--- PROBLEMS TO SOLVE ---
[A] List the hardware components of the drill bit that the drill bit specification names, such as the bit body.
[B] Translate this sentence from the drill bit specification into Spanish: "The higher volume factor cutter assemblies may be disposed in different regions of the bit body from said lower volume factor cutter assemblies."

--- SOURCE DOCUMENT ---
==*==
The bit is also so designed that those cutter assemblies which are effecting the majority of the material removal at high rates of penetration are of such a kind as to be particularly suitable for removing material from soft formations. For example, they may be larger and/or more efficiently cleaned than other cutter assemblies on the bit which only effect a significant amount of material removal at lower penetration rates in harder formations.

According to the invention therefore there is provided a rotary drill bit of the kind first referred to, wherein certain cutter assemblies on the bit body are adapted to exhibit a volume factor (as hereinbefore defined) which is significantly greater than the volume factor of other cutter assemblies on the bit body, with increase in rate of penetration, and wherein at least the majority of said certain cutter assemblies are better adapted for cutting softer formations than at least the majority of said other cutter assemblies.

The better adaptation for cutting softer formations may be achieved by said higher volume factor assemblies including cutting elements of larger area than the cutting elements of said other cutter assemblies of lower volume factor. Alternatively or additionally said higher volume factor cutter assemblies may be located in such relation to nozzles for delivering drilling fluid to the face of the bit as to be more efficiently cleaned than said lower volume factor cutter assemblies. Thus, for purposes of this specification, when it is said that "a cutter is adapted for cutting softer formations" such adaptation may include features intrinsic to the cutter per se and/or features pertaining to the disposition of the cutter relative to other parts of the bit.

The higher volume factor cutter assemblies may be disposed in different regions of the bit body from said lower volume factor cutter assemblies. For example, in the case where the cutter assemblies are mounted on a plurality of blades extending generally outwardly away from the central axis of rotation of the bit body, there may be provided blades which carry cutter assemblies which are all substantially of higher volume factor and other blades which carry cutter assemblies which are substantially all of lower volume factor.

The invention also provides a method of designing a rotary drill bit of the kind first referred to, said method comprising correlating the volume factors of cutter assemblies with the cutting characteristics of said assemblies, whereby cutter assemblies of higher volume factor are better adapted for cutting softer formations than cutter assemblies of lower volume factor.

The method may comprise designing a bit so that some cutter assemblies are better adapted for cutting softer formations than others and then adjusting the locations and/or orientations of the cutter assemblies so that, overall, those cutter assemblies which are better adapted for cutting softer formations exhibit a greater volume factor than cutter assemblies which are less well adapted for cutting softer formations.

Alternatively, the method may comprise designing a drill bit so that certain cutter assemblies have a significantly higher volume factor than other cutter assemblies and then adjusting the design of said high volume factor cutter assemblies to render them better adapted for cutting softer formations.
==*==
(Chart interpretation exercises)

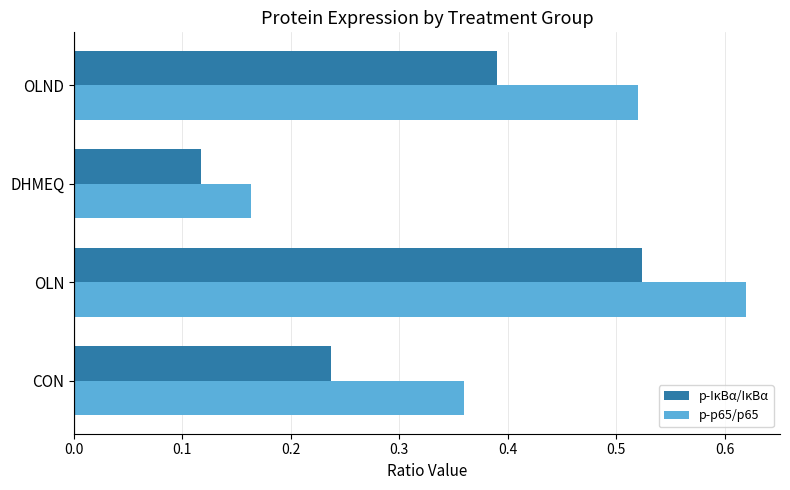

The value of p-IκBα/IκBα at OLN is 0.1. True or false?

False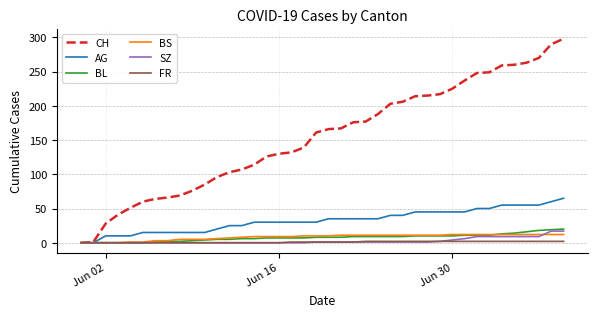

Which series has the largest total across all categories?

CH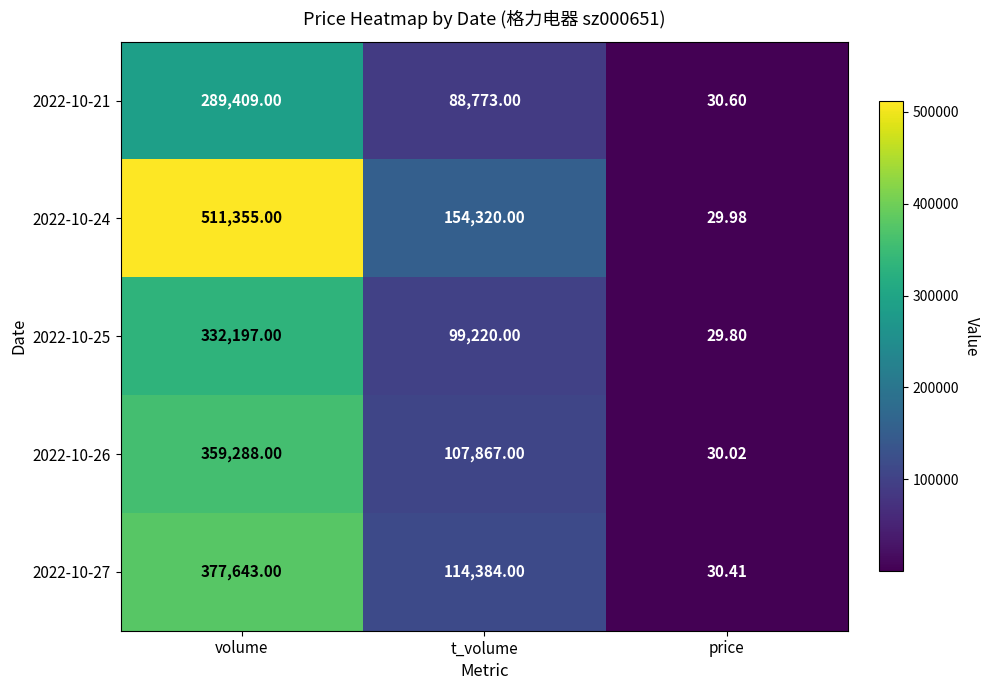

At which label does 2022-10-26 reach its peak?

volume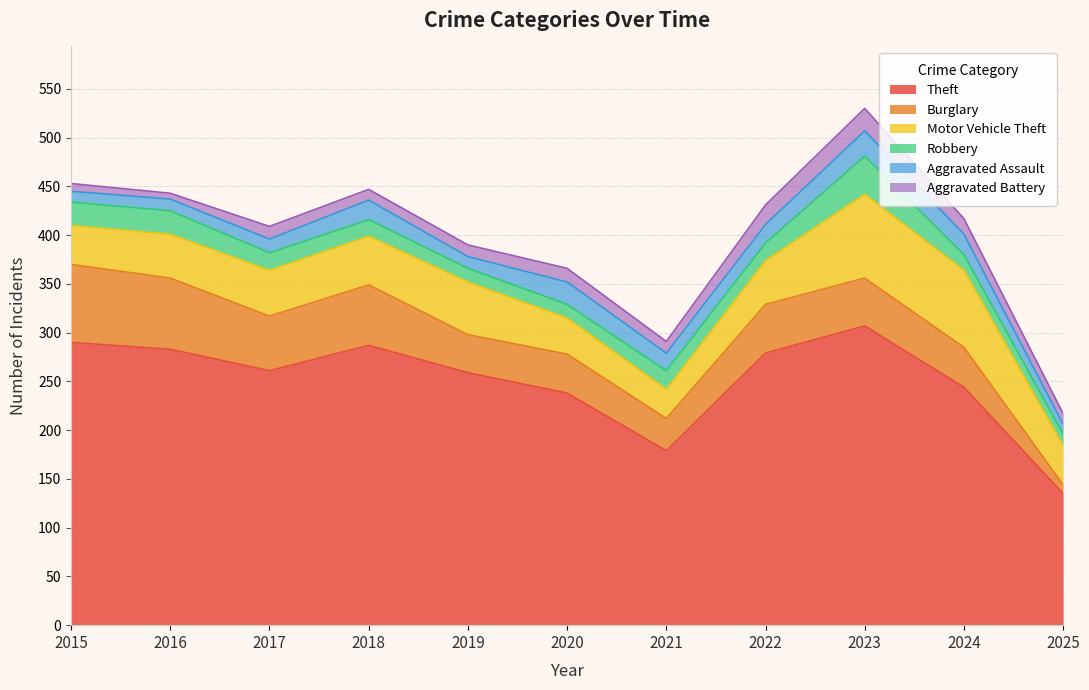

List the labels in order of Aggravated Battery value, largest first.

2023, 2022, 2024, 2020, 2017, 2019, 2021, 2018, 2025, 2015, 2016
==*==
--- ANSWERS TO THE EXERCISE ---
[A] bit body, cutter assemblies, cutting elements, nozzles, blades

[B] Los conjuntos de corte de mayor factor de volumen pueden estar dispuestos en regiones del cuerpo de la broca distintas de las de dichos conjuntos de corte de menor factor de volumen.